Seçim sonrası yaşanılan gelişmeler sonucu CHP içinde kazan kaynamaya başladı. Peki farklı bir sonuç bekleniyor muydu? Elbette hayır! Sayın İnce'nin % 22'den %30 küsura çıtayı yükseltmesi CHP seçmeni için ümit oldu. Dolayısıyla taban seçim kazanılmasa da çıtanın yükseltilmesiyle avunuyor görünüyor.
Bu yaklaşım sonraki seçim için bir ümit pompalarken “Değişim ve Dönüşüm” adı altında isyan/kalkışma hareketine dönüştü. Parti içi bu isyan, CHP Parti Meclis Üyesi Gaye Usluer'in ifadesiyle üç sayfalık bir metinde dile getirildi. Neticede “Tüm yetkileri eline alan tek adam rejimine karşıyız! Cesaretimizi halkın değişim talebinden alıyoruz. Partimizi Değişim ve Umut Kurultayı'na çağırıyoruz.” sözleriyle yankı buldu.
CHP her seçim sonrası bu tür sancıları yaşıyor. Her kurultayda Genel Başkan'a karşı şiddetli bir şekilde karşı koyan adaylar ortaya çıkıyor. Taban da millet de artık buna alışmış görünüyor. Mevzu bahis gelişmeler bu olunca savunma mekanizması olarak CHP içinde diğer partilerden farklı bir şekilde demokrasinin işlediğini diğer partilerde ise diktatörlüğün yani tek adama dayalı bir monarşinin olduğu dile getiriliyor.
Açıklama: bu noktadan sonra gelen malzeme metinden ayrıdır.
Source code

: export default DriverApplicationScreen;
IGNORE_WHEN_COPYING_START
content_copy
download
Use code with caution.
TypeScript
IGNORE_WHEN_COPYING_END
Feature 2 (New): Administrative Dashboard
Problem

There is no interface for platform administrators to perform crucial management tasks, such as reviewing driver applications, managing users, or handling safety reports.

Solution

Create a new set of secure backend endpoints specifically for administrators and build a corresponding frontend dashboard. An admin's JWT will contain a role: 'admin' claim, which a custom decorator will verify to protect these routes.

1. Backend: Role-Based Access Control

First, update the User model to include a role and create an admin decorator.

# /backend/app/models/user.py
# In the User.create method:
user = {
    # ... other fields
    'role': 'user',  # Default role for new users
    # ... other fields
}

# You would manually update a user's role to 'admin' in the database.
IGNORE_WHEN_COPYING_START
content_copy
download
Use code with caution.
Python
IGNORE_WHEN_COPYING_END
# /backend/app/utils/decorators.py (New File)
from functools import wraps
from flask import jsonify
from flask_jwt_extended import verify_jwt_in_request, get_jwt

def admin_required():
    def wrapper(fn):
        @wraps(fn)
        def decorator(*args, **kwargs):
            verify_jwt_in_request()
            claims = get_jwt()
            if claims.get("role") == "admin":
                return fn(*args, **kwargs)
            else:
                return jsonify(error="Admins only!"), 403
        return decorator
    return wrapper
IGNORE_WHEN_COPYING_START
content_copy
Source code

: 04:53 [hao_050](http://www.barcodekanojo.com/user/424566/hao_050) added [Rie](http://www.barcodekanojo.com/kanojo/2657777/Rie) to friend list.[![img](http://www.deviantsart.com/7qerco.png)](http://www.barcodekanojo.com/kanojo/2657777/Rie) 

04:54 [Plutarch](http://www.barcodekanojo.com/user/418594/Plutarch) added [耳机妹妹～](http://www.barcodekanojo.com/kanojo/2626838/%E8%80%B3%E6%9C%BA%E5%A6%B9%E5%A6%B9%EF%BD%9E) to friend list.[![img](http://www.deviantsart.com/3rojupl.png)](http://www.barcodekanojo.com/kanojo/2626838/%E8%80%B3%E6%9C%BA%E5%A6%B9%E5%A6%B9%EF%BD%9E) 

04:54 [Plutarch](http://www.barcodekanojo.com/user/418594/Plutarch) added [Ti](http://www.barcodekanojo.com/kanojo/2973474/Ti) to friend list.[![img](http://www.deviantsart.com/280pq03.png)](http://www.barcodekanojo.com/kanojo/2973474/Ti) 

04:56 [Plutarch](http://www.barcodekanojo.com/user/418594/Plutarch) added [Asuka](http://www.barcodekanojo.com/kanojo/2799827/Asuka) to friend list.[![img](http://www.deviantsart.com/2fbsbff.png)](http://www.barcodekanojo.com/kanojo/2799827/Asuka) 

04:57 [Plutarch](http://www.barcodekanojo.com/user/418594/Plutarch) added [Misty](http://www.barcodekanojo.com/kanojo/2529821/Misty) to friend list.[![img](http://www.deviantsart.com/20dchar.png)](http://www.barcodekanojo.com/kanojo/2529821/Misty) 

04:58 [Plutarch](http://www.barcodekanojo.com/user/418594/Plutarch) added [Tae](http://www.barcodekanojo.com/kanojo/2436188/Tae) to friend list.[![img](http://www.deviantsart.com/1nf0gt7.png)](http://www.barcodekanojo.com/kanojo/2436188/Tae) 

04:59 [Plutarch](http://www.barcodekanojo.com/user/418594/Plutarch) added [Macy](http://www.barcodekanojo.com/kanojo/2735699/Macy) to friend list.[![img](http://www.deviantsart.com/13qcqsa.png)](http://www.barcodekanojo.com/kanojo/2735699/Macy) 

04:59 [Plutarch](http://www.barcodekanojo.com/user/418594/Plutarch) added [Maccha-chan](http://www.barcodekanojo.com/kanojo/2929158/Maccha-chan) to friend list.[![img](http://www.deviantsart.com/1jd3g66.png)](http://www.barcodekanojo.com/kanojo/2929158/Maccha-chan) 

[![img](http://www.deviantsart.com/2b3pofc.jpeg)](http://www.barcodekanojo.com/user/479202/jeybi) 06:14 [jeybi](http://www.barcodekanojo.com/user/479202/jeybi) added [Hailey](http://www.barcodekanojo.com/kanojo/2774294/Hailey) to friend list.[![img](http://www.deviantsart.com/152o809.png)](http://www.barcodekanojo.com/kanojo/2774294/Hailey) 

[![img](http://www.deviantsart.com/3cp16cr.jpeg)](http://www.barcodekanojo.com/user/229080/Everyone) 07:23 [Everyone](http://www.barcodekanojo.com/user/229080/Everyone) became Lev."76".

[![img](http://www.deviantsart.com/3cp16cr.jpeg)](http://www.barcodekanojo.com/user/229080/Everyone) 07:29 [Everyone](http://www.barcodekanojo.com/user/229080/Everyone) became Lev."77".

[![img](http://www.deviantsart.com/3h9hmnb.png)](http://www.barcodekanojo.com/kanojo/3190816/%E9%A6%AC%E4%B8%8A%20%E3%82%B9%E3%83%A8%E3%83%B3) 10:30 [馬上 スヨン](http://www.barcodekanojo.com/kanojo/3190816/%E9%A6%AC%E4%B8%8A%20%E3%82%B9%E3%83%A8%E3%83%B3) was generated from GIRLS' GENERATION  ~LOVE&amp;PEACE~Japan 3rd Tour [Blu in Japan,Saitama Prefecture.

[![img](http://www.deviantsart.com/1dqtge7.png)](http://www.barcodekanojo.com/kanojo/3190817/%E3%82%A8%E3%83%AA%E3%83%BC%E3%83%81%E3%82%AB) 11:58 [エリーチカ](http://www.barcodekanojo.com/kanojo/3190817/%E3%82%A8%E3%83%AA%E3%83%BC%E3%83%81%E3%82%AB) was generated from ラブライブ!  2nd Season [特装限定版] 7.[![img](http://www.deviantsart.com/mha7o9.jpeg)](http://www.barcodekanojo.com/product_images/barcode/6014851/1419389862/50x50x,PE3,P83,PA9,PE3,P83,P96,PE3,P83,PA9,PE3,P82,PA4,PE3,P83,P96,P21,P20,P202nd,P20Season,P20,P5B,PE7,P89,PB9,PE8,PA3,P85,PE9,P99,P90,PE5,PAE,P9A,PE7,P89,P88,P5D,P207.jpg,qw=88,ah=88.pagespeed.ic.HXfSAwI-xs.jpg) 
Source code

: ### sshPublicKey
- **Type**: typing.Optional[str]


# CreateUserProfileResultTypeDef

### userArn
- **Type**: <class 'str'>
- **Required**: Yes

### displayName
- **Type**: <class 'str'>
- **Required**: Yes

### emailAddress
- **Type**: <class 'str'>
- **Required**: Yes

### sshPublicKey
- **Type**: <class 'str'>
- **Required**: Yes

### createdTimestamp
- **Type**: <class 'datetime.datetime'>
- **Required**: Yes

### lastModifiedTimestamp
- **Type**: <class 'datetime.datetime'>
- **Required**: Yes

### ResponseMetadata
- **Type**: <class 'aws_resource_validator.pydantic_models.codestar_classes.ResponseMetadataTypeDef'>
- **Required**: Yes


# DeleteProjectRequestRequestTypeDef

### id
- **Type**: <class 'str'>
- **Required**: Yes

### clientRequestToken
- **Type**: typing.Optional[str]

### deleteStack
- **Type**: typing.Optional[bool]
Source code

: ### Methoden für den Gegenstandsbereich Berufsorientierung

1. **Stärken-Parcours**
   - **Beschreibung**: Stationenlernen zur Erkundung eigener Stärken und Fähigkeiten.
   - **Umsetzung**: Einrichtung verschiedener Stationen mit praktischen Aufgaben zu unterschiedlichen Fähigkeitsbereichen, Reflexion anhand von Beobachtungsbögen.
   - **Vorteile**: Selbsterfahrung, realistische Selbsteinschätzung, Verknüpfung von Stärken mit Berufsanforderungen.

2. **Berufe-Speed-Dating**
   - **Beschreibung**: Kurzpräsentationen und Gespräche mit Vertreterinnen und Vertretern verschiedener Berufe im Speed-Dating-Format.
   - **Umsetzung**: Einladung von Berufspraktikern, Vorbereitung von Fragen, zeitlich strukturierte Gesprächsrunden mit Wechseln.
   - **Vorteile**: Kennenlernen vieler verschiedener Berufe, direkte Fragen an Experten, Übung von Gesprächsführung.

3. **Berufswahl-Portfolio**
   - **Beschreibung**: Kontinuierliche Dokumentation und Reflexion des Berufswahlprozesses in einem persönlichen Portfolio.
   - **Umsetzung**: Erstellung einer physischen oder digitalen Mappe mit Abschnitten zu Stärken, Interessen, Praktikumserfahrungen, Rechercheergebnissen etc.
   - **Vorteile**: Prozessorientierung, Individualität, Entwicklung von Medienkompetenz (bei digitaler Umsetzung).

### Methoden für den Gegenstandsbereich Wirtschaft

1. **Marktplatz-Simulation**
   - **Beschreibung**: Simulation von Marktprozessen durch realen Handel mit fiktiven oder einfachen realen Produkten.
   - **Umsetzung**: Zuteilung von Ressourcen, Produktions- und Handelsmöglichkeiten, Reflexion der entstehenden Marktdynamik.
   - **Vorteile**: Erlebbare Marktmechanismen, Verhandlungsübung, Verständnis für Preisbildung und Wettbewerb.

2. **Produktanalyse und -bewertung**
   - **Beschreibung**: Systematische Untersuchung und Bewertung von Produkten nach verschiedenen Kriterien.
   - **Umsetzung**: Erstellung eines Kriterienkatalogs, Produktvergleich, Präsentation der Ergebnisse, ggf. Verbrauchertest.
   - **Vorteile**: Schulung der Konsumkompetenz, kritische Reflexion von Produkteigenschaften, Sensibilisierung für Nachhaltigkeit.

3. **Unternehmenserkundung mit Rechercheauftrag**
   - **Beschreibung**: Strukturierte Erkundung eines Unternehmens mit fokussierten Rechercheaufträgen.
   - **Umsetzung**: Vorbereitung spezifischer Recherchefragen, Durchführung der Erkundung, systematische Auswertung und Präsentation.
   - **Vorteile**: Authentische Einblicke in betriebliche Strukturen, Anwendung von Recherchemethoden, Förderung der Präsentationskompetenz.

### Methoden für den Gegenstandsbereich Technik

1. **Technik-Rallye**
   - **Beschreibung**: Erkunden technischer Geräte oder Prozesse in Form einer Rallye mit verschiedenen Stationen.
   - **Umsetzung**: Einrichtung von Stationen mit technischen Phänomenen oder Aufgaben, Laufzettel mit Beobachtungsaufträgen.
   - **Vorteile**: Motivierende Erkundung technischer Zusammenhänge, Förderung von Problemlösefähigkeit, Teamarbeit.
Aslında bunu tevil etmenin bir anlamı yok. Türkiye'de parti başkanları, il başkanları, kurumsal başkanlar şayet bu anlayışla demokratik olsalardı, hepsi CHP'ye dönüşeceklerdi. Öyleyse Başkan sıfatına haiz olan kimsenin kendisini kabul ettirme özelliğinin, karizmasının olmasını tek adamlığa devşirmemek, farklı okumalarda bulunmak gerek.
Gördüğümüz manzara ise Kılıçdaroğlu'nun iktidara yönelttiği tüm ithamların partilileri tarafından kendisine yönelik dile getirilmesidir.
Öyleyse konuşurken itidalli konuşmalı, yarın konuşulanların aleyhimize olacak şekilde karşımıza çıkacağını düşünmeliyiz. Maalesef o pozisyonda olan kimseler için bu düşünce siyasi bilinçsizlikten çok siyasi körlük olarak hep karşımıza çıkıp duruyor.
Ecevit'in İnönü'ye, Baykal'ın Ecevit'e, Kılıçdaroğlu'nun Baykal'a karşı yaptığını demokratik(!) mücadeleyi şimdi de İnce, Kılıçdaroğlu'na karşı yapıyor. Yarın sayın İnce başa geçerse birkaç yıl sonra başka biri de ona karşı aynı demokratik ayarı(!) yapar mı bilemiyoruz; ama ihtimal dışı değil. Çünkü bu kalkışmalar/demokratik mücadeleler(!), CHP'de yazılı olmayan partisel bir kural haline gelmiş bulunuyor.
Peki, şu an bu demokratik mücadele(!) süreci ne aşamada derseniz, önceki günün parti içi ilk kalkışma günü olması itibarıyla 353 delege, noter imzalı kurultay talebinde bulundu. Şayet 15 gün içinde bu talep 650 delegeye ulaşırsa Kurultay olacak, değilse Kılıçdaroğlu kurtuldu demektir.
Seçim sonrası yazdığım bir yazıda da dediğim gibi Kılıçdaroğlu bu sürece karşı ne kadar dayanır bilinmez; fakat koltuğu bırakmaz. İnce ise “ağzımdan Kurultay sözü çıkmaz” söyleminin esiri olarak susuyor görünse de sinesine sığmayan bir arzu ve istekle göğsü körük gibi bir iniyor bir çıkıyor. Yerine gönüllü sözcüleri ha bire açıklama üstüne açıklama yapıyorlar.
Gidişat, Kurultay'a gebe görünse de alttan alta Bizans oyunları oynanıyor. Kılıçdaroğlu delege sayısının 650'ye ulaşmaması İnce ise ulaşması için didinecek. Görünen ise kurultayın olmaması durumunda kazanın daha çook kaynayacağıdır.